5. Myths of Creation

  • How has inspiration survived the pass of time and history? How much do we still believe or hold on to notions of inspiration? What are the current ideas that circulate and inhabit creators’ minds and lives?
  • Is there a place for inspiration today? What kind of definition would it have? What kind of re-tooling would it require in order to have acceptance and legitimacy?
  • Does inspiration require legitimation?
  • What or who is a muse or a nymph? Where do they live and what territories to they inhabit? Why do they decide to hide from the naked eye?
  • What is the current place of old and new mythologies in the creative process?
  • How do “Narcissus” and “Pygmalion” make their presence known in creations and creative processes?
  • What about other mythological figures that have found current embodiments?
  • How do authors, creators and artists contribute to the reproduction of mythologies?
  • Are mythologies eternal and substantial to creation itself and to the system of belief that foster creative, critical and artistic work?

If you are interested in participating in this Annual Symposium, submit a 400 to 500 word abstract by Friday 26th of April, 2013.

To submit an abstract online follow these steps:

1) Go to our webpage: www.alternative-academia.net

2) Select your Symposium of choice within the list of annual events (listed by period and city)

3) Go to LOG IN at the top of the page

4) Create a User Name and Password for our system and log in

5) Click on the Call for Papers for the Symposium

6) Go to the end of the Call for Papers page and click on the First Step of Submission Process button

7) Follow the instructions provided for completing the abstract submission process

To facilitate the processing of abstracts, we ask that you use Arial Font Size 10 and that you use plain text, resisting the temptation of using special formatting, such as bold, italics or underline.

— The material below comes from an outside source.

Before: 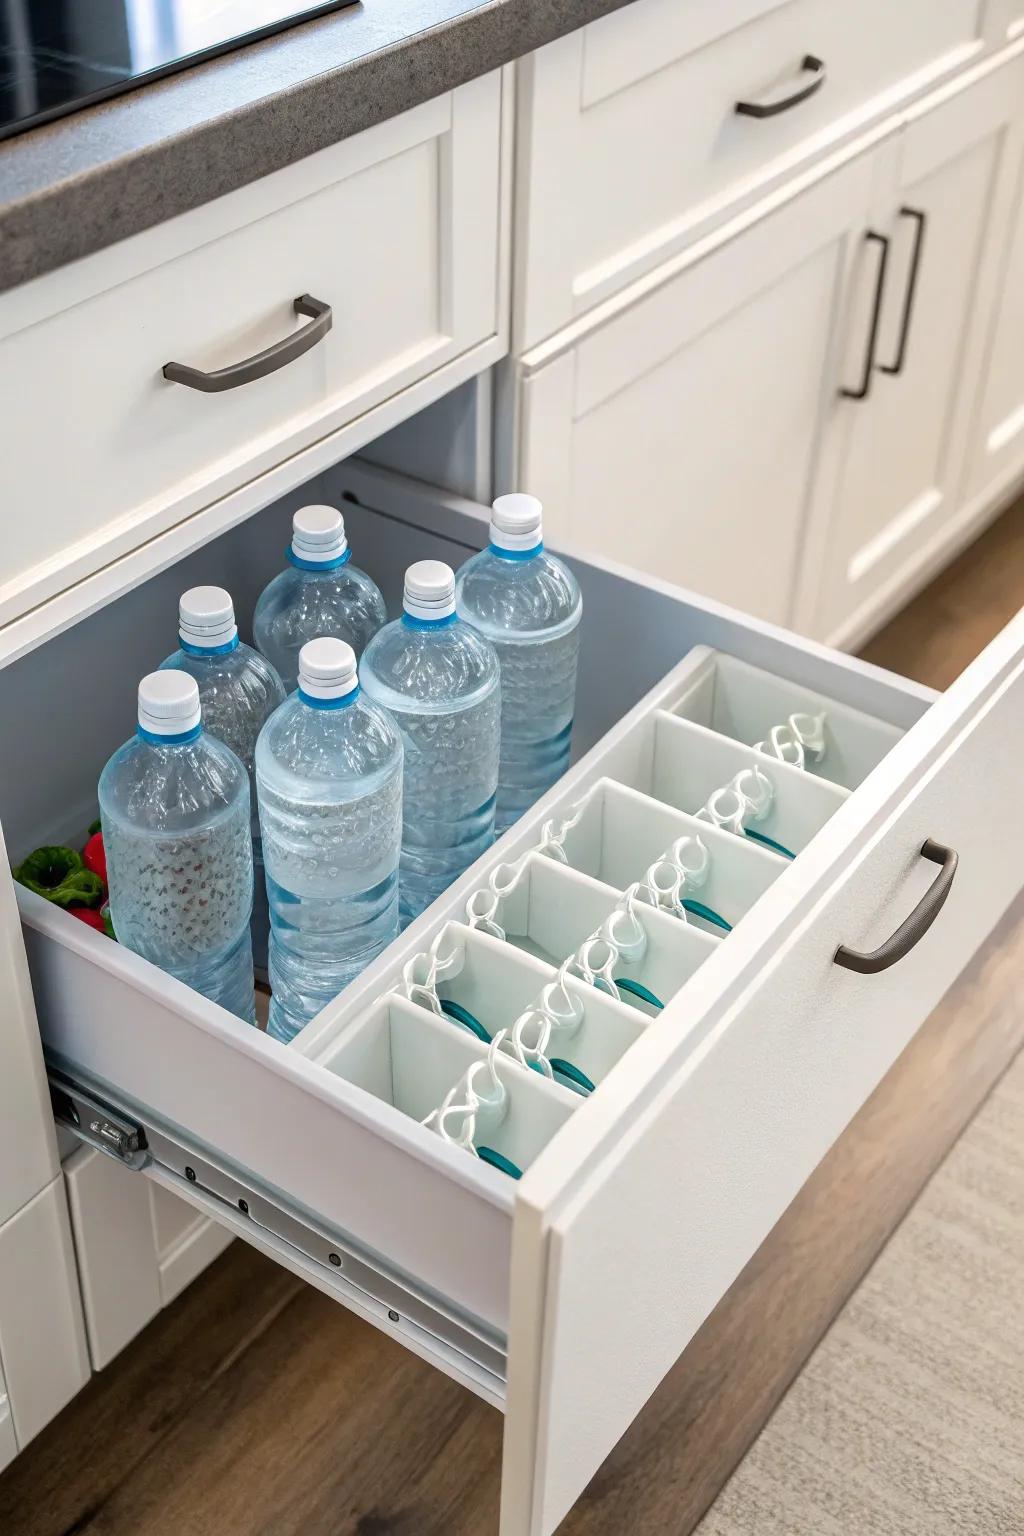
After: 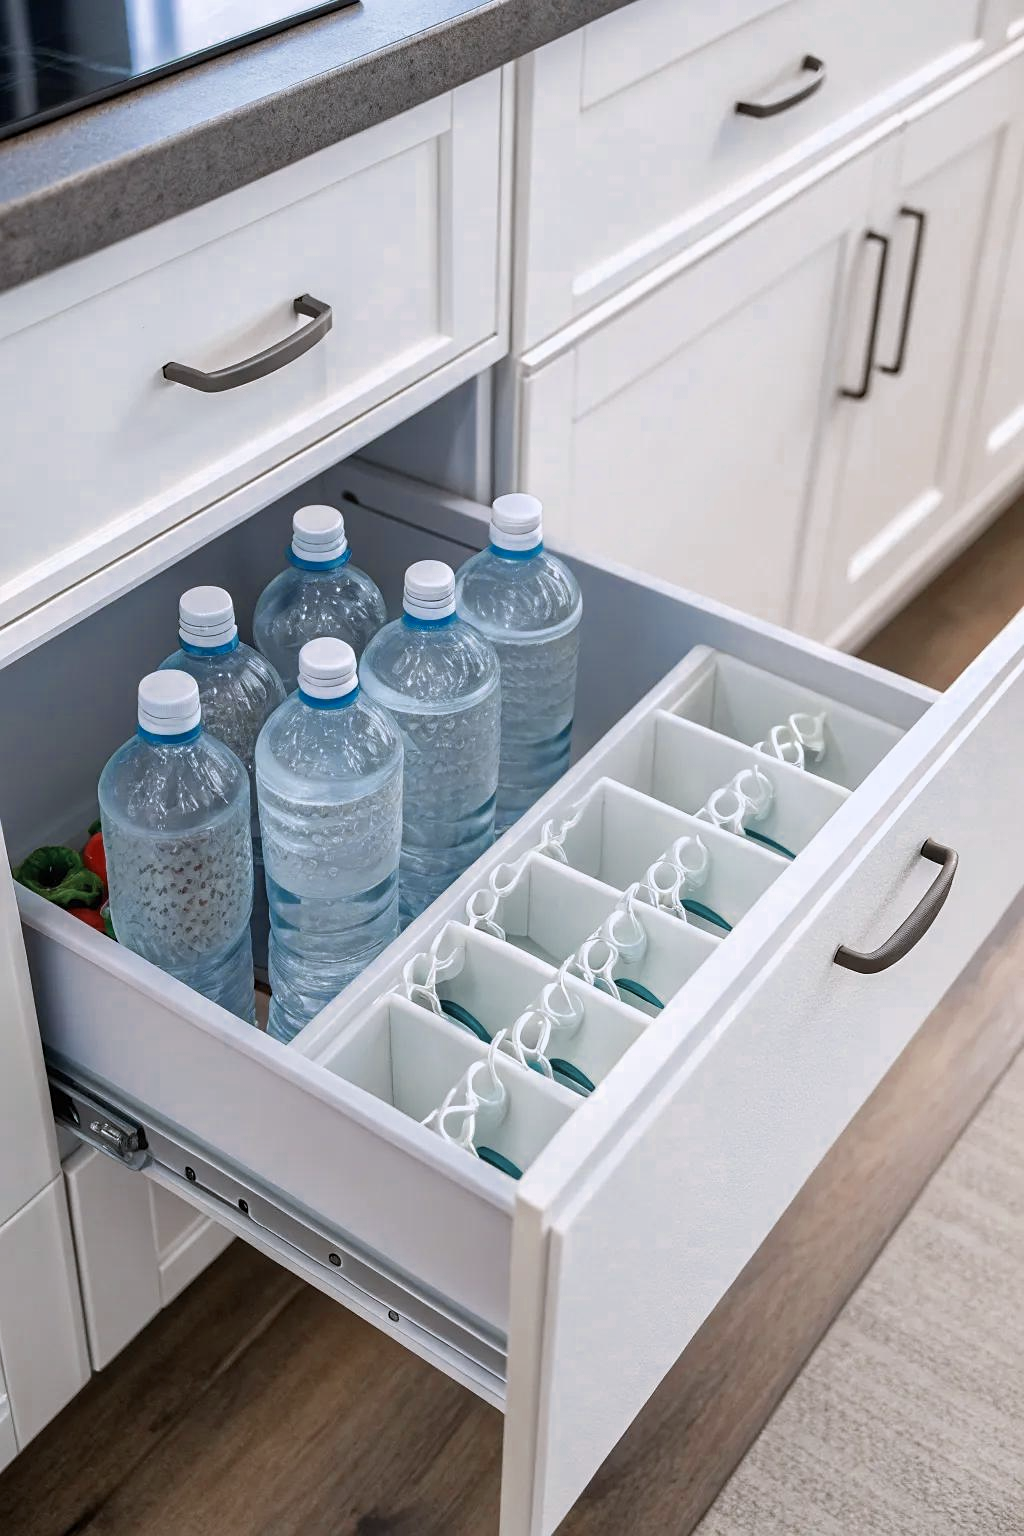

For every abstract proposal submitted, we acknowledge receipt. If you do not receive a reply from us within three days, you should assume the submission process was not completed successfully. Please try again or contact our technical support for clarifications.

All presentation and paper proposals that address these questions and issues will be fully considered and evaluated. Accepted abstracts will require a full draft paper by Friday 10th of May, 2013. Papers presented at the symposium are eligible for publication as part of a digital or paperback book.

We invite colleagues and people interested in participating to disseminate this call for papers. Thank you for sharing and cross-listing where and whenever appropriate.

Hope to meet you in Toronto!

Symposium Coordinators:

Wendy O’Brien
Professor of Social and Political Theory
School of Liberal Studies
Humber Institute of Technology and Advanced Learning
Toronto, Ontario, Canada
Email: Wendy.OBrien@humber.ca

Oana Strugaru
Faculty of Letters and Communication Sciences
Stefan cel Mare University
Suceava, Romania
Email: oana_andriese@yahoo.com

Alejandro Cervantes-Carson
General Coordinator
International Network for Alternative Academia
Barcelona, Catalonia, Spain
Email: acc@alternative-academia.net

Informational Note:

Alternative Academia is an international network of intellectuals, academics, independent scholars and practitioners committed to creating spaces, both within and beyond traditional academe, for creative, trans-disciplinary and critical thinking on key themes. We offer annual and biannual symposiums at sites around the world, providing forums that foster the development of new frames of reference and innovative structures for the production and expansion of knowledge and theory. Dialogue, discussion and deliberation define both the methods employed and the values upheld by this network.